たまに後ろの方をうろうろと歩き回り、後ろの方にいる生徒をびくつかせていたりしたが……昨日連れまわしたのもあってか疲れているらしく今日は寝ていることが多いようだった。
そして午後は、明日の合宿の話をするらしい。
というわけで早速お昼休みなので昼食をといった話になる。
ロビンとカズを誘っていつものように食堂でサンドイッチを私達は食べていた。
そこで珍しくロビンが、
「そろそろミオがどこに行ったかのヒントがまたもらえないだろうか」
「……ヒントを出すくらいなら、行先を言うと思う」
私がそう指摘すると、ロビンが呻くように、そうだよなと呟く。
ロビンもだいぶお疲れのようだ。
そう私は思いながらも、
「でももしかしたらこれから……案外、合宿に行ったら具全遭遇といった話もあるかも?」
「その希望的観測だけは持っていよう」
そうロビンが小さく呻くように呟いた。
そしてカズはというと、
「あの地方なら一度行ったことがあるよ、川魚がおいしいんだ」
「そうなんだ。お魚か~」
「あの地域の香草も味付けに使われていて、おすすめだよ。というよりは合宿で食事をするだろうからその時に出るんじゃないかな?」
「そっか~、楽しみかも」
美味しい川魚が食べられるのは魅力的だ。
そう思いながらリーフに幾つかの果実を食べさせる。
美味しそうに食べるこの様子はどこからどう見ても、人畜無害なドラゴンにしか見えない。
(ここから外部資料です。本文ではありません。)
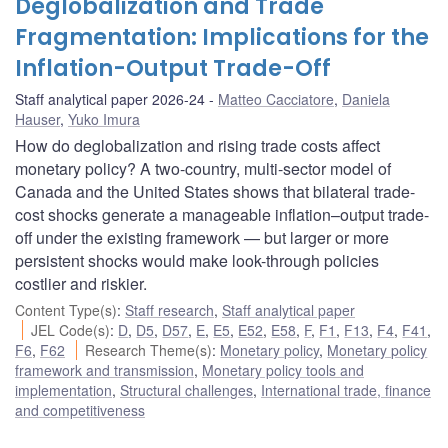
Deglobalization and Trade
Fragmentation: Implications for the
Inflation-Output Trade-Off
Staff analytical paper 2026-24
Matteo Cacciatore
,
Daniela
Hauser
,
Yuko Imura
How do deglobalization and rising trade costs affect
monetary policy? A two-country, multi-sector model of
Canada and the United States shows that bilateral trade-
cost shocks generate a manageable inflation–output trade-
off under the existing framework — but larger or more
persistent shocks would make look-through policies
costlier and riskier.
Content Type(s)
:
Staff research
,
Staff analytical paper
JEL Code(s)
:
D
,
D5
,
D57
,
E
,
E5
,
E52
,
E58
,
F
,
F1
,
F13
,
F4
,
F41
,
F6
,
F62
Research Theme(s)
:
Monetary policy
,
Monetary policy
framework and transmission
,
Monetary policy tools and
implementation
,
Structural challenges
,
International trade, finance
and competitiveness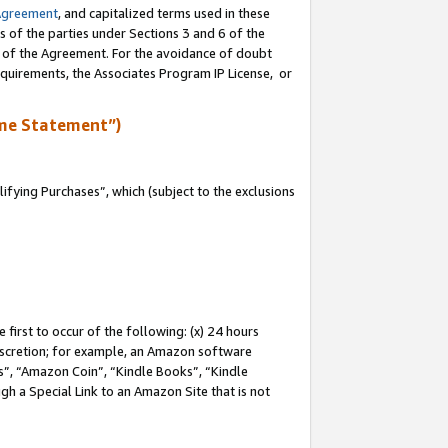
Agreement
, and capitalized terms used in these
s of the parties under Sections 3 and 6 of the
n of the Agreement. For the avoidance of doubt
equirements, the Associates Program IP License, or
me Statement”)
fying Purchases”, which (subject to the exclusions
first to occur of the following: (x) 24 hours
 discretion; for example, an Amazon software
, “Amazon Coin”, “Kindle Books”, “Kindle
gh a Special Link to an Amazon Site that is not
やっぱりみんな怖がりすぎだよなと思いながらリーフの頭をなでて、私はまたサンドイッチを食べておいしい昼食を終わらせたのだった。
そして午後の合宿の説明を受けてから、帰宅する。
今日はいろいろな準備があるのだけれど、とりあえず旅行用のカバンを聞いて、私は服などを詰め込む。
貴族令嬢とはいっても、こういった時は普通に支度をするものだ、という方針であるらしい。
その普通は私が考えている物と大分近かったので良かった。
ただしばらく私とリーフが留守にするので、ミオの母が張り切ってしまい、また五着ほど着替えさせられてしまった。
リーフはもうあきらめたようだった。
そして私もこれ以上言ってもどうにもならなそうだったのでそれ以上言うのをやめてしまった。
これは無理そうだ。
あの情熱にはかなわないと私は思う。
そんなこんなでその日は支度などをして時間がつぶれて、気づけば周信新次官だった。
「そろそろ、本物のミオとももう一度遭遇したいな。一体なにをしているんだろう。魔族関係らしいのが何となく気になる……ぐう」
ふと思って私はそう呟き、眠ったのだった。